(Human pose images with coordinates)
---*---

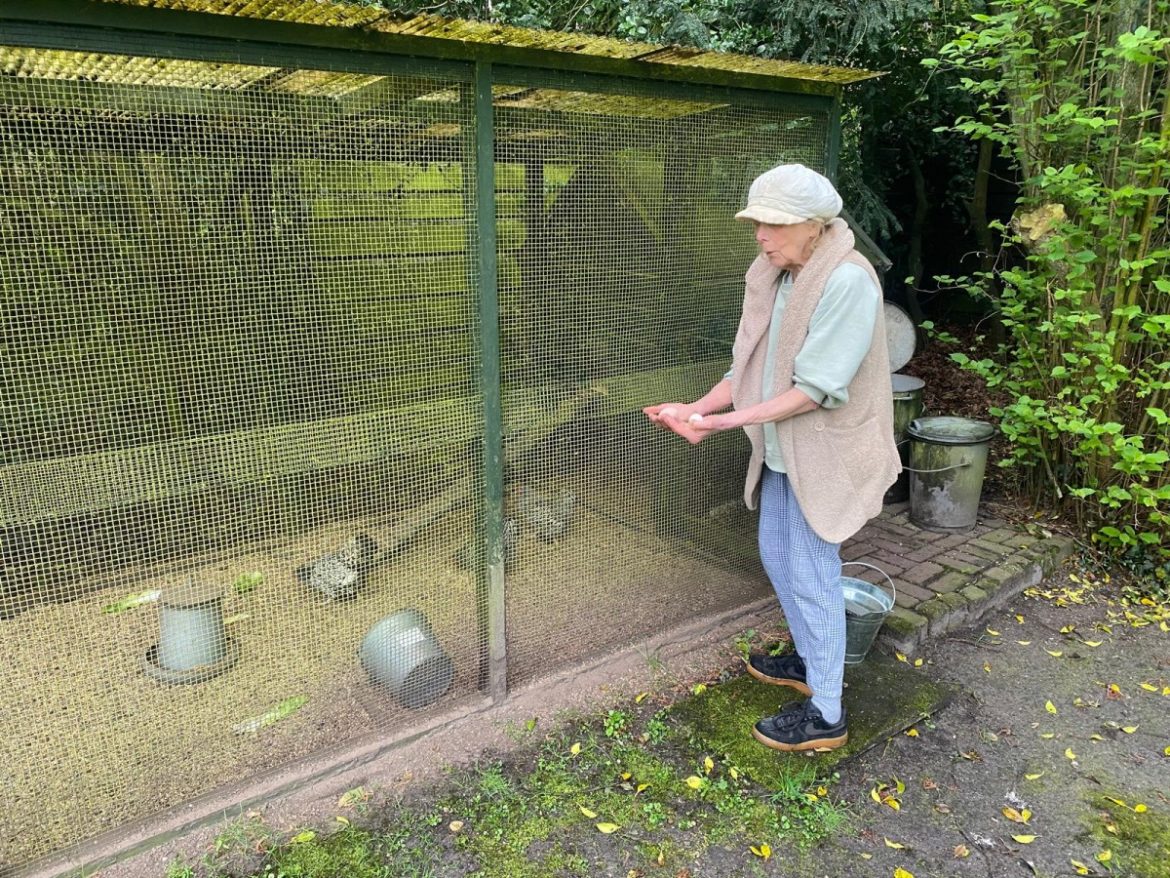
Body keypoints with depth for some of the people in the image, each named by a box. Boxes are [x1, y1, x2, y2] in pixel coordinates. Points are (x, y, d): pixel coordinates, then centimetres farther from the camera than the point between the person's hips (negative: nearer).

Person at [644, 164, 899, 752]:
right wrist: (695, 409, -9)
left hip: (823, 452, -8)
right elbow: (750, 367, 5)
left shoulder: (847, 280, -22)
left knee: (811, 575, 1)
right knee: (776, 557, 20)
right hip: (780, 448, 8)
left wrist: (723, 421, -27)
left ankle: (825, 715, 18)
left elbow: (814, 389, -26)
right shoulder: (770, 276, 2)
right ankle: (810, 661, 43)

---*---

- WHAT YOU HAVE TO DO:
Return word for word the lines from the beginning of the entries through the line that contains "right elbow: (750, 367, 5)", both ends included, but no pictures.

- RESULT OF THE TASK:
Body keypoints with depth for some of the people in the image, each named by a box. Boxes are [x1, y1, x2, y2] in pixel coordinates. Points are (x, y, d): pixel coordinates, then centimetres farther from the camera than the point between the person's hips (negative: nearer).

Person at [644, 164, 899, 752]:
right wrist: (695, 409, -9)
left hip: (823, 452, -8)
right elbow: (750, 367, 5)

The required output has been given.